La mente es un órgano en constante creación. Es como un manantial de aguas brillantes y parecidos cristales, alimentado por la experiencia de los sentidos, y empujado por la ley natural que es el bienestar.
En condiciones de salud, con el cielo en calma, la energía discurre limpia, atraviesa los paisajes de la razón y desemboca en el mar inmenso de la memoria. La contemplación de ese mar hace que los recuerdos se condensen y propicie una lluvia de gotas escogidas, y haciendo que el ciclo de la creación se complete.
La creación, el bienestar, es la mente en sentido positivo, pero ¿qué ocurre cuándo se desata la tormenta y el caudal del arroyo rebasa los límites de lo razonable?

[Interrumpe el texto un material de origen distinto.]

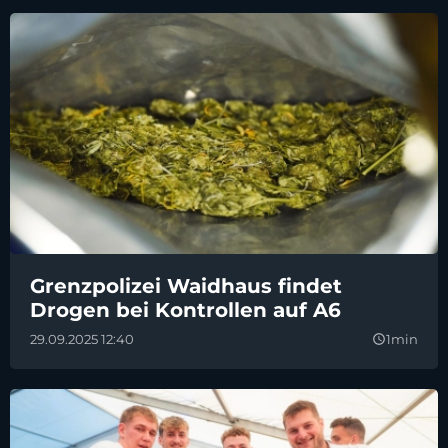
Grenzpolizei Waidhaus findet
Drogen bei Kontrollen auf A6
29.09.2025 12:40
1min
query_builder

La imagen distorsionada de los recuerdos anega los valles, que ahora serán los de la confusión, y el ciclo se detiene. Ya no sabemos dónde está el principio y dónde está el fin. Si no sabemos nuestro origen la vida deviene en laberinto.

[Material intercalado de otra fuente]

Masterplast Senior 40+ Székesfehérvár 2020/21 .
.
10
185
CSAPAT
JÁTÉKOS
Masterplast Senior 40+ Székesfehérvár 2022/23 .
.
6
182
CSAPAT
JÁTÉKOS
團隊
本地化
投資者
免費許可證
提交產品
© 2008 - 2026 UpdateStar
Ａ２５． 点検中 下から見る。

Entonces, todo nuestro ser se centra en la búsqueda de un foco emisor de la energía original, e iniciamos el viaje iniciático a nuestros orígenes, hacia un principio sanador.
La fe nos dice que en algún lugar de nuestros adentros alguien escondió un tesoro que contiene el oro de la fuerza interior, y que ese oro bien pudiese ser nuestro talento.
El talento es esa partícula necesaria, ese punto de luz que obtuvimos al nacer y capaz de devolvernos a la paz, a la salud; regidor insustituible de nuestros pasos y de nuestro ser.
Tendremos que aprender a mirar hacia adentro, a explorar las profundidades de la mente, y encontrar las claves con que controlar nuestro destino. La búsqueda de ese talento movió a todos los pueblos a lo largo de la historia hasta configurar el mapa de los pensamientos esenciales (o cultura).
Mi mensaje en la botella es que ahora, más que nunca, tenemos que descubrir nuestro verdadero talento, que por diversas causas parecía escondido.
El destino nos ha puesto frente al espejo y ahora tenemos que reconocernos. Tenemos la obligación de mostrar una imagen libre de diferencias, y centrarnos en aquello que nos une, aunque sea a costa de la generosidad.
El confinamiento nos da la oportunidad de bucear en ese universo infinitesimal que es nuestro interior, y dar con ese tesoro, tan viejo como nuestra edad.
Quizá la vida ha querido darnos la lección de que no hay nada más allá de la humildad, el verdadero océano por el que navegar, y que quizá la humildad es nuestro auténtico talento.